• [Description of the task]:
Copy the data exactly.

··· Dataset excerpts ···

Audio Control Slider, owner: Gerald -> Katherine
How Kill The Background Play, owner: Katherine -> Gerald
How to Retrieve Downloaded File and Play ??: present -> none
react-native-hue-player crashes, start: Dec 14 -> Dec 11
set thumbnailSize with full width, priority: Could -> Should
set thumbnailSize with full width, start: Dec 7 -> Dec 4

···

• [Result]:
Audio Control Slider, owner: Gerald -> Katherine
How Kill The Background Play, owner: Katherine -> Gerald
How to Retrieve Downloaded File and Play ??: present -> none
react-native-hue-player crashes, start: Dec 14 -> Dec 11
set thumbnailSize with full width, priority: Could -> Should
set thumbnailSize with full width, start: Dec 7 -> Dec 4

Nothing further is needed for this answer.